SARASOTA, Fla. -- Rule No. 1 when it comes to an established veteran starting pitcher in Spring Training. Don’t look at the linescore.
The truth is that Sale stretching out to five innings and 70 pitches while sitting in the mid 90s with his fastball meant more than the lefty getting touched up by a solid offensive team.
“Overall, a good step in the right direction,” said Sale, who gave up homers to Adley Rutschman and Ryan Mountcastle in the first inning.
“It was a weird one. They put the ball in play and it just seemed to fall. You know, it's gonna happen. In a way, it's almost good to get that out of the way, try to be in some tough situations and have to be out there feeling like I felt and getting through it. So just a good, terrible start in a way.”
Sale always finds a unique way to describe his outings -- good or bad. In this case, "good, terrible" was perfect.
“You want to go through these here, because when those bright lights flick on, it's a tougher situation to get through those,” Sale said.
Red Sox manager Alex Cora had no issues with Sale’s performance. In fact, he was enthused by what he saw from the seven-time All-Star, who is just one more healthy Spring Training start away from breaking camp with the team -- instead of on the injured list -- for the first time since 2019.
“Good. Really good,” said Cora. “Obviously results apart, [he gave up the] two homers, but after, it was a ground ball, two bleeders, we didn’t make the plays behind him but it felt like he could have gone [to] the sixth inning if he wanted to. The velo was good. I think the changeup is playing.”
The one thing Sale didn’t have was a pitch that has been so reliably dominant for him through his career: the slider.
“My slider, my front side is just a little lost with that one right now. Again, it's a good thing to try to go out there and figure that out as well,” said Sale.
The way Cora looked at it, maybe it’s a good thing Sale didn’t have his vintage slider. Keep in mind that Sale will face these same Orioles again, likely on April 1 at Fenway in the second game of the regular season.
“He didn’t throw a good one, so that's good,” Cora said. “Hopefully, when he faces them again, he has a good slider and we can cruise through.”

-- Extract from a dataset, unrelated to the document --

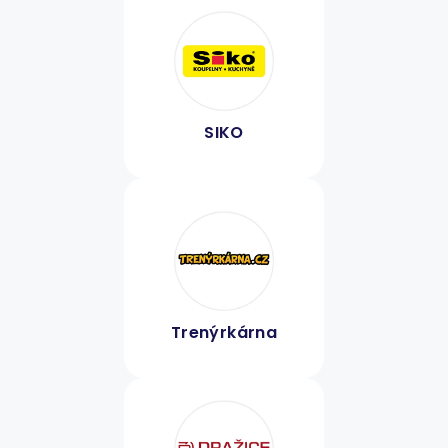
SIKO
Trenýrkárna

While some pitchers might have balked at facing a team late in Spring Training that they would face again to open the regular season -- Curt Schilling wouldn’t face division opponents through all of camp -- Sale didn’t mind at all.
“Yeah, I mean, that's our life,” said Sale. “It’s, you know, ‘They hit me, I hit you’ and we try to figure it out through the whole year from start to start. Especially when you're facing the same team. This one, they got me. Next one, we go to the drawing board and figure out what to do and see some things that happened and make some adjustments. That's what this game is, you know, adjustments. So that one’s on me to do.”
For Sale, this spring has been exclusively about being healthy again and staying that way.
The Red Sox are firmly confident that if Sale takes the mound every fifth day, the rest of it will take care of itself.
“Yeah, he’s been good. This guy, he knows what he needs to do,” said Cora. “Just like [Corey] Kluber. Kind of like, they want to work on a few things in the outing and go from there and both of them are ready to go.”
Sale’s final start of Spring Training will be Sunday against the Twins. Then it is on to the regular season, which he hopes will be his healthiest in years.